Reincarnation and Mitzvot
There are two aspects connecting mitzvot and gilgul. Most Kabbalists believe a person's life of mitzvot and transgressions are the determining factors as to whether they will be reincarnated or not. There were also particular mitzvot that Kabbalists analyzed according to the doctrine of gilgul. The most common one was that of Levirate marriage, but there were others as well. According to the Jewish tradition, a person must be buried within twenty-four hours of death. This is usually seen as a sign of respecting the dead. In terms of gilgul, however, this becomes understood as an act facilitating the soul's transmigration.
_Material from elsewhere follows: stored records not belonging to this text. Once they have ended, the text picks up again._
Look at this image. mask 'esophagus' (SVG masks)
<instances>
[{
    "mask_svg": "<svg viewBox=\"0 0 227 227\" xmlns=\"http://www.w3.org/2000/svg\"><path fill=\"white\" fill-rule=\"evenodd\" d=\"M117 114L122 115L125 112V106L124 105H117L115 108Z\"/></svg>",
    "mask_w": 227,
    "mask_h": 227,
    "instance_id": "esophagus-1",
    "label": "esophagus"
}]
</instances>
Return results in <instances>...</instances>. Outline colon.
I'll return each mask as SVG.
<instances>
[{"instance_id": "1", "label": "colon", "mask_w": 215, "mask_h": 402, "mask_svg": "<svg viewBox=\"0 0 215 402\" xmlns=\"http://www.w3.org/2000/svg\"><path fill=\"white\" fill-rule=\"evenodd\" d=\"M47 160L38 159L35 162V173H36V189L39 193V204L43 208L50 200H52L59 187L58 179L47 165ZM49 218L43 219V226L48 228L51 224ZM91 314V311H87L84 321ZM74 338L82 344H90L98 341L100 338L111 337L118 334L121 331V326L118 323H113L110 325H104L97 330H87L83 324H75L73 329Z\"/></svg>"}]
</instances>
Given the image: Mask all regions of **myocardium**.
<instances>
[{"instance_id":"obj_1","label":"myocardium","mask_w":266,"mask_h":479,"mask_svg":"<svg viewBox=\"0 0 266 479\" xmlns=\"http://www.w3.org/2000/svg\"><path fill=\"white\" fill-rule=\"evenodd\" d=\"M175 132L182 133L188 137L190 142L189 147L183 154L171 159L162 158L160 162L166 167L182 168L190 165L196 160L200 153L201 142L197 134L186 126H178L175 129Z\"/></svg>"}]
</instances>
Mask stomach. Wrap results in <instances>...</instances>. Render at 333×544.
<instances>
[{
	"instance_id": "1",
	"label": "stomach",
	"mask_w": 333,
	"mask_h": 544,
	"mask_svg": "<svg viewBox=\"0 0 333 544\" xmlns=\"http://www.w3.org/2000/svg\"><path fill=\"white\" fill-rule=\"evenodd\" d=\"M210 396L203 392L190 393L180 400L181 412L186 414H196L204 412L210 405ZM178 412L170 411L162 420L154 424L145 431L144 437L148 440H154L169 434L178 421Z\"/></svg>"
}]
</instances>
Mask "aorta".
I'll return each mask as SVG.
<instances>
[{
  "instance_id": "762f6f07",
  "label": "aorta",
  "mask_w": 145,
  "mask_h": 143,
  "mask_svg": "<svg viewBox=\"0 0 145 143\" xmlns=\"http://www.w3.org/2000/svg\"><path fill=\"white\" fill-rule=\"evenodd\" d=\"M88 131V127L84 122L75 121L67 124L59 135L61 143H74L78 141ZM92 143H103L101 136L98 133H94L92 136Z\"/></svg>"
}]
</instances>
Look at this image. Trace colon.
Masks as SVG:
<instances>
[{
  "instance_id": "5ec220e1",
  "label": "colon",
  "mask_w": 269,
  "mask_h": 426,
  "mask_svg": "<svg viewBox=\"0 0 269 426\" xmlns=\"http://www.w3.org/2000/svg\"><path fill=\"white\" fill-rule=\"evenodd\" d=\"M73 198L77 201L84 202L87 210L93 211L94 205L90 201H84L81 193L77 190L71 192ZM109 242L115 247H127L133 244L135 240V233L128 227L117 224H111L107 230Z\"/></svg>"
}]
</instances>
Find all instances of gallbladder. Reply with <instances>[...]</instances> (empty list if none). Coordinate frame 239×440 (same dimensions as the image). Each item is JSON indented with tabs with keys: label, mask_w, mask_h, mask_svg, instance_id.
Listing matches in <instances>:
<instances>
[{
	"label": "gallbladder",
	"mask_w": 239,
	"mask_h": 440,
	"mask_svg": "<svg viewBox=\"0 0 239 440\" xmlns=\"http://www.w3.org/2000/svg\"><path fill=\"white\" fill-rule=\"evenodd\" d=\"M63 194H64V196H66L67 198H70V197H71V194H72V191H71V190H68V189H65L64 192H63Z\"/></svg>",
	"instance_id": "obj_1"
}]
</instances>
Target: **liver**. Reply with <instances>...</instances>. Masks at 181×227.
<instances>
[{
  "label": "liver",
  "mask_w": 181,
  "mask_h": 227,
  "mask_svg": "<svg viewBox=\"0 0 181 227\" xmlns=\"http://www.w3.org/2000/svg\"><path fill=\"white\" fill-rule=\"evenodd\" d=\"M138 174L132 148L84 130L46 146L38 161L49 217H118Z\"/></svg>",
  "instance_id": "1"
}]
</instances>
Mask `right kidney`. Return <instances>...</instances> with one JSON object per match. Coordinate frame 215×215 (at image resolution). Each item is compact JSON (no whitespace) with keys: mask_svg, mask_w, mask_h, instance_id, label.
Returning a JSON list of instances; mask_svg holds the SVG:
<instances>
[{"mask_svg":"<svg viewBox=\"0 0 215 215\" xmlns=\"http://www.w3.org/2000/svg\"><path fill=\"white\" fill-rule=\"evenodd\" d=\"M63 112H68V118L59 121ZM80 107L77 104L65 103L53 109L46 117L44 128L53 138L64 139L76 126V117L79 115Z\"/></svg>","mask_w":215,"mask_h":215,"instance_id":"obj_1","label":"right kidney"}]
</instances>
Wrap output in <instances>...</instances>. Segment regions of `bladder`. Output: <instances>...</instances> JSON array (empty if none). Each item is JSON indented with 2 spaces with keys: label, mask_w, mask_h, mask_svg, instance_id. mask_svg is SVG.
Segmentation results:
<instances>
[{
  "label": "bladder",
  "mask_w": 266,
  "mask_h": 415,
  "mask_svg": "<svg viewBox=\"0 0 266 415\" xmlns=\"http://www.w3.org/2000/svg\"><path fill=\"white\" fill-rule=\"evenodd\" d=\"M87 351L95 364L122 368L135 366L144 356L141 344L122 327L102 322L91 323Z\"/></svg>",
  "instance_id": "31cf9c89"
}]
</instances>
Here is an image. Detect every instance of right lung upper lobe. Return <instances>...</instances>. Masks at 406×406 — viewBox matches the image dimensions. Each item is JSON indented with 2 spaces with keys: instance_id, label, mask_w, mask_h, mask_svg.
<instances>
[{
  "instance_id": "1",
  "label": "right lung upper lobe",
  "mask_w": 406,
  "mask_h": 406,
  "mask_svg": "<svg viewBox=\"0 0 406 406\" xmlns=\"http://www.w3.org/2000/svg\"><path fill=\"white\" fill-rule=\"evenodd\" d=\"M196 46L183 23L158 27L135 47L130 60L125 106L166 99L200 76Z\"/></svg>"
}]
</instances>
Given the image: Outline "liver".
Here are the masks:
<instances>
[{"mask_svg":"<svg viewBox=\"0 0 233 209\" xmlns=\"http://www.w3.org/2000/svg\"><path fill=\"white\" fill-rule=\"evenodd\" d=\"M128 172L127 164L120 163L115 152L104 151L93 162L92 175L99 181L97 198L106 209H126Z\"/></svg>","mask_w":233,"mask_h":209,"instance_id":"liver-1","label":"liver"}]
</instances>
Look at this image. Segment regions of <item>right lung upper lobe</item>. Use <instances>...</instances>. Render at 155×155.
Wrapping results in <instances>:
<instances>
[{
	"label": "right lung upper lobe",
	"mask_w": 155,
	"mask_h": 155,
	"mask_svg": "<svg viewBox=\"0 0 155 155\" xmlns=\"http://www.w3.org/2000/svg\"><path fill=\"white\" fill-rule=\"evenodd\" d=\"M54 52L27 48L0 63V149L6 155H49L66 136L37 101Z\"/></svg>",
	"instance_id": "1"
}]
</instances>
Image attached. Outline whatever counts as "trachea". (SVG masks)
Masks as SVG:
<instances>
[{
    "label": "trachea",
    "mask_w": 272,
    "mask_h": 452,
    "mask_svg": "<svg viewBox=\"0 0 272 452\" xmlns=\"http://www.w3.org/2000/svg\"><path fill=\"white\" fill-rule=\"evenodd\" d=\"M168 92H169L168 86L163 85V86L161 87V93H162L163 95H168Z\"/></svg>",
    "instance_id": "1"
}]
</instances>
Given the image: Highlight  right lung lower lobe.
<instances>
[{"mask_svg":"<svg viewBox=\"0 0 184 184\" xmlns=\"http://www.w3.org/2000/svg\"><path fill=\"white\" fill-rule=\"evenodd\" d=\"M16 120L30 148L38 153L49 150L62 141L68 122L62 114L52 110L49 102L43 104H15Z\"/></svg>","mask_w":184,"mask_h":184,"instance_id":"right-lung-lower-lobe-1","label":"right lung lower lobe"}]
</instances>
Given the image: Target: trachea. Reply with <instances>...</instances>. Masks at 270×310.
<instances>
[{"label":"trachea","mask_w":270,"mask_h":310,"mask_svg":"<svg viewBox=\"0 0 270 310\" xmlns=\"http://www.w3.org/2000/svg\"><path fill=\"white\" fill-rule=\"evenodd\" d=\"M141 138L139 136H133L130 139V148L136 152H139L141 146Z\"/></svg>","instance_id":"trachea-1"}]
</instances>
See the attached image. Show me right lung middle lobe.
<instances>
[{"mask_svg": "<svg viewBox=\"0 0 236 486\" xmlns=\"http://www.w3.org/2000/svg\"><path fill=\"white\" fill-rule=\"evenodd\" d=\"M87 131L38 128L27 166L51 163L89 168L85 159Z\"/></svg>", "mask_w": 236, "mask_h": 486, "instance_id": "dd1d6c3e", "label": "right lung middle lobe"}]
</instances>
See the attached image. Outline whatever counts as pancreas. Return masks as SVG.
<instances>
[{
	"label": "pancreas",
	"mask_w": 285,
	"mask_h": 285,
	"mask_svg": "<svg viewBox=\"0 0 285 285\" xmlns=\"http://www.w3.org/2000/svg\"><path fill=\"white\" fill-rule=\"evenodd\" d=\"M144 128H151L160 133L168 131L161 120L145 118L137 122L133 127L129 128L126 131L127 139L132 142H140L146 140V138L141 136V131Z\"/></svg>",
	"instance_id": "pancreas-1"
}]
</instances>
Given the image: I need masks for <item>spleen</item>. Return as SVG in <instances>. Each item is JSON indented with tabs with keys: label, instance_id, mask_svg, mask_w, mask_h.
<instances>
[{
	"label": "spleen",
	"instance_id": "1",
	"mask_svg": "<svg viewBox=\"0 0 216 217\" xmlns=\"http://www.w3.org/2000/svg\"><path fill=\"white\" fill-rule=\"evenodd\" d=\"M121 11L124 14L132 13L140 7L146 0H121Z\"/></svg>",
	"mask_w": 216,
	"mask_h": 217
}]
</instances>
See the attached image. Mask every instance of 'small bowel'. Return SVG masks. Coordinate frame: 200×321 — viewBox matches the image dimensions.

The traditional Talmudic view was that people had 248 limbs and 365 sinews that correspond to the 248 positive and 365 negative mitzvot. Luria believed the soul had spiritual equivalents of these limbs and sinews. Only the mitzvah connected to a part of the soul animated and fulfilled that part. To be fully realized, a soul must fulfill all the mitzvot.
Can Souls Transmigrate Only into Humans?
Another controversy regarding transmigration was the question of whether or not a soul could only transmigrate into other humans. For some Kabbalists it was considered an insult to the human soul to consider its transmigration into nonhumans. Though everything has a soul, these Kabbalists saw the human soul as of a higher order. There were also those Kabbalists who believed that a soul, according to the severity of its trangression, could return in an animal or in another aspect of nature. For those who held this position, the very particular laws advocating kindness toward animals reinforce their opinion.
The Souls of Animals
There is a whole category of laws concerning the ritual slaughter of animals (shekhitah) that determines whether an animal is kosher and thus fit to be eaten. The conventional way of understanding these laws is to see them as aimed at preventing cruelty to animals. If you are going to eat meat, the laws of slaughter and kashrut (kosher) are meant to “humanize” the experience as much as possible. The slaughter is supposed to be swift and done with a particularly sharp knife in the vein that will kill the animal instantly. If the knife is not of the level of sharpness demanded, the slaughtering would not be kosher. Afterward, the animal must be covered with salt and soaked in water to drain the blood, for according to Leviticus, “the Nefesh [soul] of the flesh is in the blood” (17:11).
When considered in light of the idea of reincarnation even in animals, these very particular regulations can also be understood as out of kindness for the human soul that might possibly be in the animal's body. A related thought is that if we eat anything with the appropriate consciousness of the Divine we can raise up the spirit of what we have consumed and use the energy it gives us to do mitzvot.
All of the rules of ritual slaughter were also applied to sacrifices done during the time of the ancient Temples in Jerusalem.